Viola Davis said the doll in her image, whose dress was inspired by Davis’ 2018 Golden Globes look, appealed to the little girl in her. “Honestly, I wanted this Barbie to make little 6-year-old Viola squeal,” Davis said in a statement she gave to theGrio. “It is my biggest gift to her…my lifelong mission and legacy to make her feel pretty, seen, and worthy. No words…just joy.”
Kylie Minogue’s Barbie wears a red ensemble that pays homage to Minogue’s costumes in her “Padam Padam” music video. “Look at Padam Barbie,” Minogue wrote in a post debuting the doll on social media. “Baby Kylie would NOT believe this is happening right now.”
Mattel introduced the first of its celebrity doll collection in 1967 with a doll molded in the image and style of fashion model Twiggy, and in 1969 released a doll modeled after Diahann Carroll character from the TV show Julia.

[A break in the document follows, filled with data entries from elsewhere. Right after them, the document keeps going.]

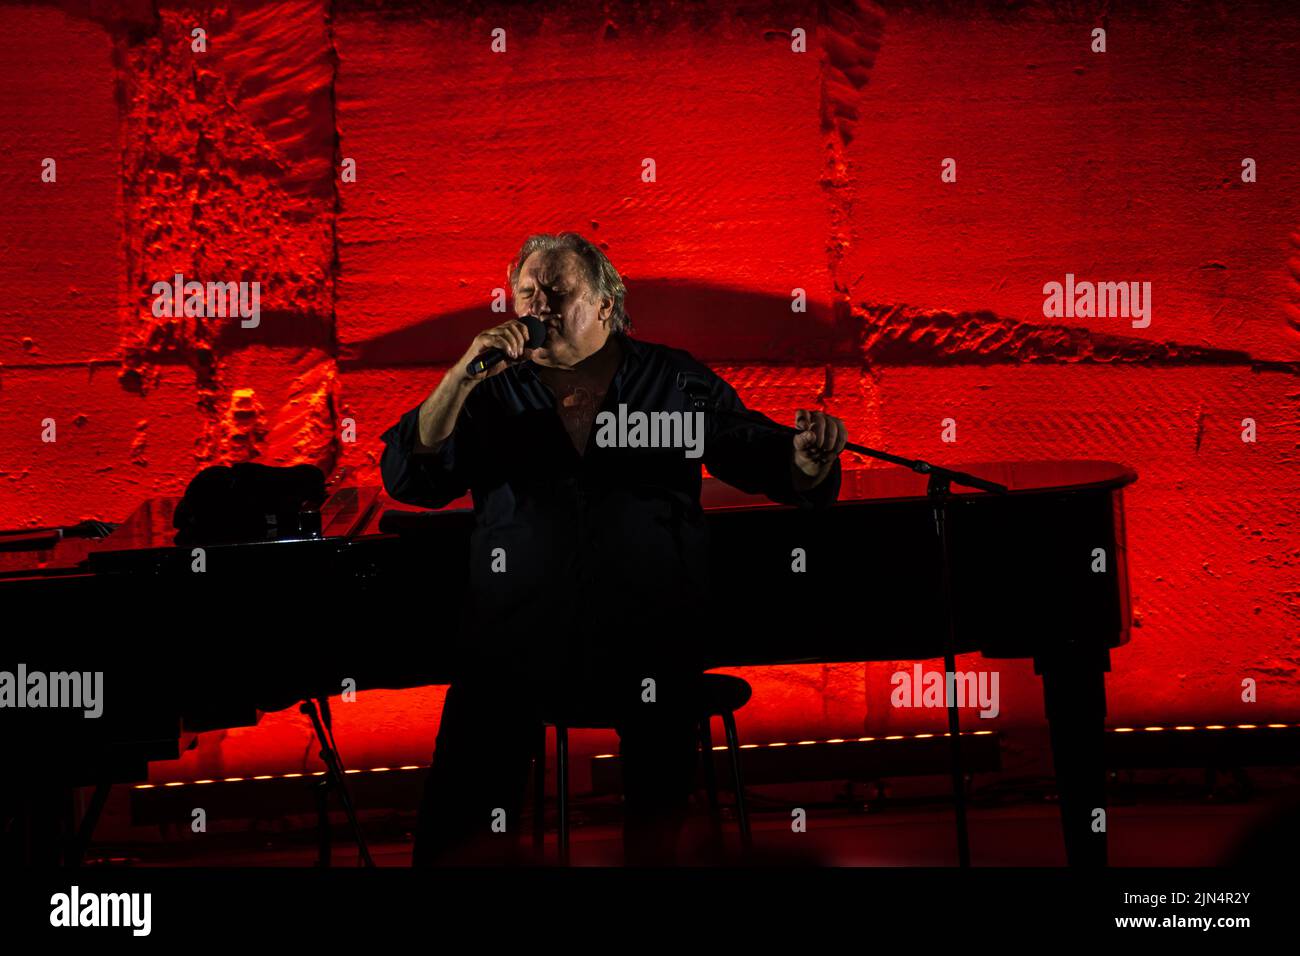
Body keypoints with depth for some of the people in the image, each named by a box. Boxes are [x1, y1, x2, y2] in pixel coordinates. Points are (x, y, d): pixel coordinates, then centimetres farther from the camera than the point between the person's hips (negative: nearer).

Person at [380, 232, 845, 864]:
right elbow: (405, 478, 1)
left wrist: (808, 455, -14)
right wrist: (462, 377, -9)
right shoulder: (491, 394, 12)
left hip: (646, 639, 0)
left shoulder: (674, 380, 11)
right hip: (519, 639, 1)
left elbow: (764, 461, 9)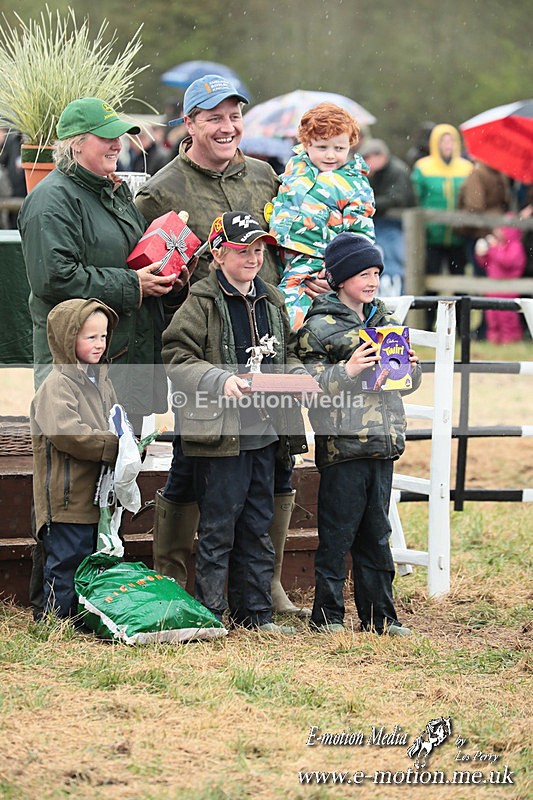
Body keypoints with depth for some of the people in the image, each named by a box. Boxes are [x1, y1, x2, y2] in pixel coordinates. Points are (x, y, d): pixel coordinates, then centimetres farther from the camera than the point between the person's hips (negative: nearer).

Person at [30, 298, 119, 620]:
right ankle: (57, 617, 2)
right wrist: (114, 447, -23)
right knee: (67, 559, -5)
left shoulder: (101, 381, 15)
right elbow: (65, 432, -26)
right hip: (67, 498, -9)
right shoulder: (58, 385, -14)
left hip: (97, 494, 9)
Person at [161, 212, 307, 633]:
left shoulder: (272, 301, 14)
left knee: (258, 525, 12)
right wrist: (220, 379, -24)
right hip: (220, 431, -6)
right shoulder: (201, 303, -7)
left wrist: (298, 376, 4)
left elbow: (287, 352, 24)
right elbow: (177, 358, -12)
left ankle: (256, 612, 19)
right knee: (218, 526, -2)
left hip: (264, 430, 7)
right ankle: (209, 613, 6)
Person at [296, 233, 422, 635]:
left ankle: (379, 615, 18)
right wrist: (347, 371, -21)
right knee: (337, 535, -1)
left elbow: (407, 383, 23)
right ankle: (328, 615, 8)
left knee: (376, 534, 12)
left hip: (383, 443, 6)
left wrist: (411, 367, 2)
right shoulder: (319, 326, -5)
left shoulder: (386, 321, 15)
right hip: (342, 444, -6)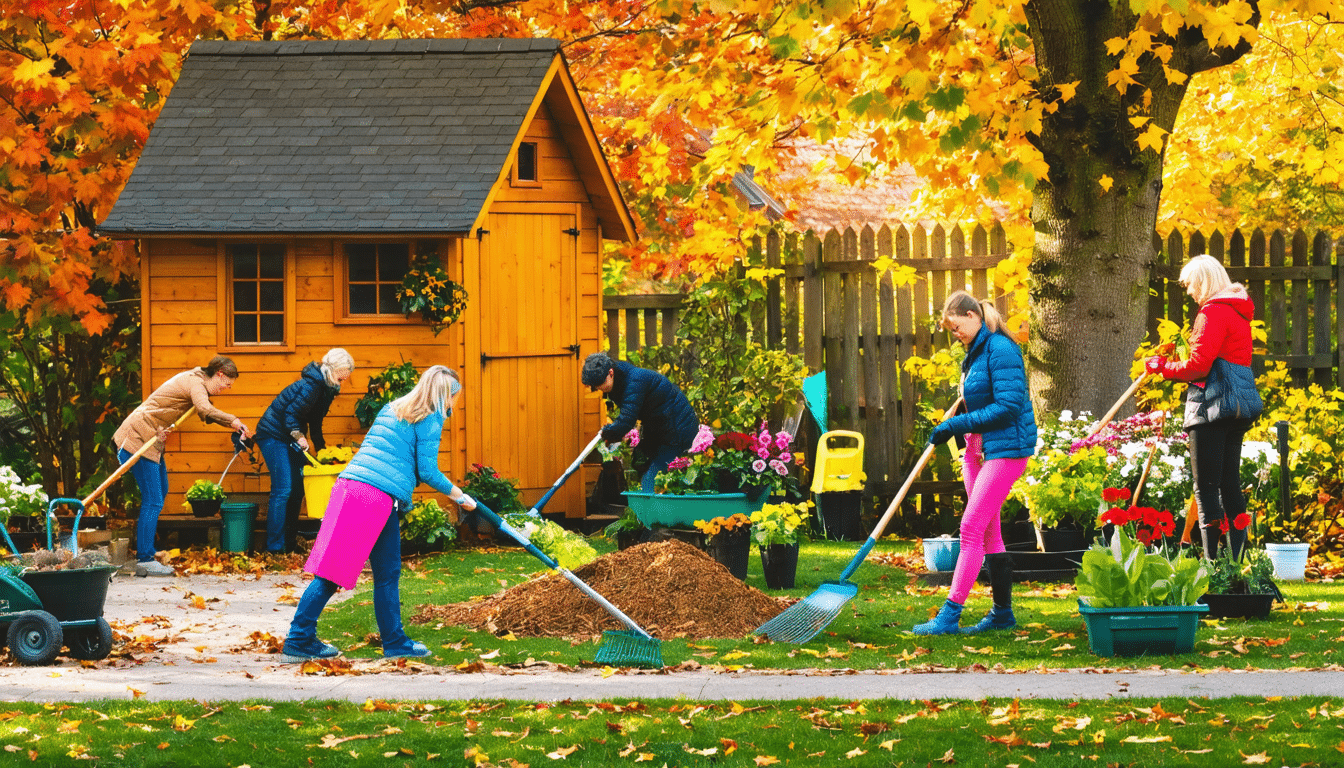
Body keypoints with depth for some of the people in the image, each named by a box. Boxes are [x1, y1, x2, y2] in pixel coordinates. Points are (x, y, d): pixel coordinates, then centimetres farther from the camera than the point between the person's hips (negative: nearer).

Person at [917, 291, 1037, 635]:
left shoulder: (1001, 349, -15)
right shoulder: (976, 352, 15)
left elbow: (1008, 406, -22)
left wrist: (957, 425, -19)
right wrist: (950, 430, 9)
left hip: (1005, 447, -10)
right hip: (979, 448, 10)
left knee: (972, 528, -14)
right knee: (988, 532, 12)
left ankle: (949, 616, -16)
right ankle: (1002, 612, 20)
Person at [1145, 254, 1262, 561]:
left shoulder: (1214, 312, -11)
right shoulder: (1239, 311, 18)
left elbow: (1199, 364, -16)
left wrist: (1163, 367, -2)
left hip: (1213, 404, -10)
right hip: (1239, 405, 10)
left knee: (1206, 488, -9)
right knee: (1230, 484, 13)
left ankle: (1212, 561, -13)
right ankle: (1238, 559, 13)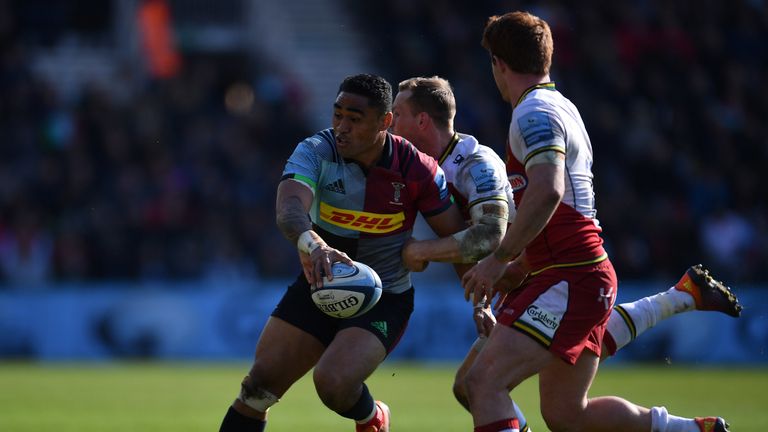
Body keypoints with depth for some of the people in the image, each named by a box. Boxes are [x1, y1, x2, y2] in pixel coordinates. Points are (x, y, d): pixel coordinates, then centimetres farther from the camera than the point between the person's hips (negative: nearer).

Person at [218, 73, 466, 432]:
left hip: (383, 299, -3)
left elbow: (460, 240, -4)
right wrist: (313, 245, -57)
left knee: (333, 382, -25)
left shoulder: (416, 169, -16)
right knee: (258, 386, -5)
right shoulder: (316, 151, -16)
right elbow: (289, 208, -36)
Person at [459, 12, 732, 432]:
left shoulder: (534, 114, -11)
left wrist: (499, 258, -24)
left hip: (569, 280, -10)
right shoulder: (562, 107, 20)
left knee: (483, 382, -17)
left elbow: (547, 191, -27)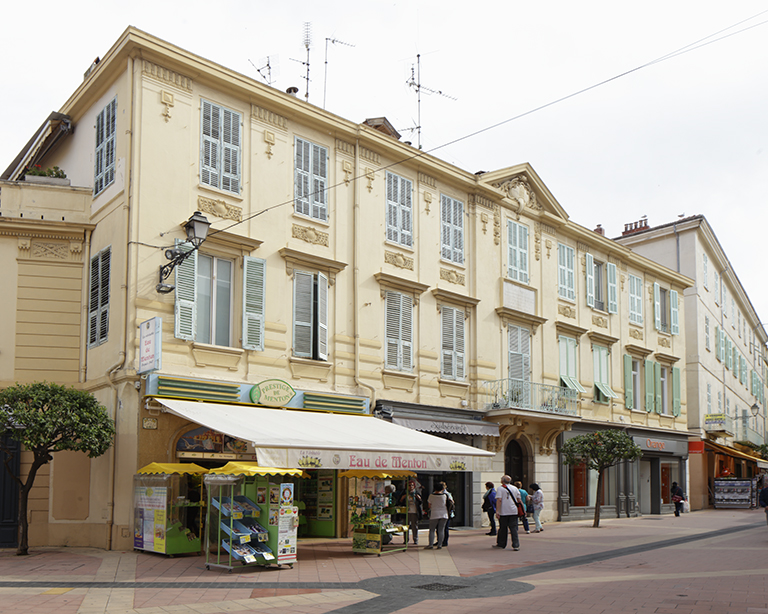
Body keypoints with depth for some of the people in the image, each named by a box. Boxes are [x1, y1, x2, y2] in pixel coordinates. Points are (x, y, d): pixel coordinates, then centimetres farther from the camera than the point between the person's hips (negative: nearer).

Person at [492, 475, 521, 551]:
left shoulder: (500, 488, -3)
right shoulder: (515, 488, 10)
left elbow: (499, 500, -12)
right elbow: (519, 500, 12)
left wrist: (497, 511, -14)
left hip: (503, 512, -3)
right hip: (513, 512, 3)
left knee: (503, 528, 9)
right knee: (514, 528, 2)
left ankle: (501, 544, 22)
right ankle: (516, 545, -6)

Unfortunately, even if you wanted to shell out the bucks for one of these Barbies, that’s not an option. The one-of-a-kind dolls, which were created especially for the role models, will not be sold in stores, but instead are given to each woman as a way for Mattel to celebrate each woman’s contribution to humanity. However, Mattel has manufactured many dolls for purchase that feature the likeness of famous people, like Rosa Parks, Gloria Estefan and Ella Fitzgerald, and of popular characters like the latest incarnation of The Little Mermaid, and Ted Lasso characters Keeley Jones and Rebecca Welton.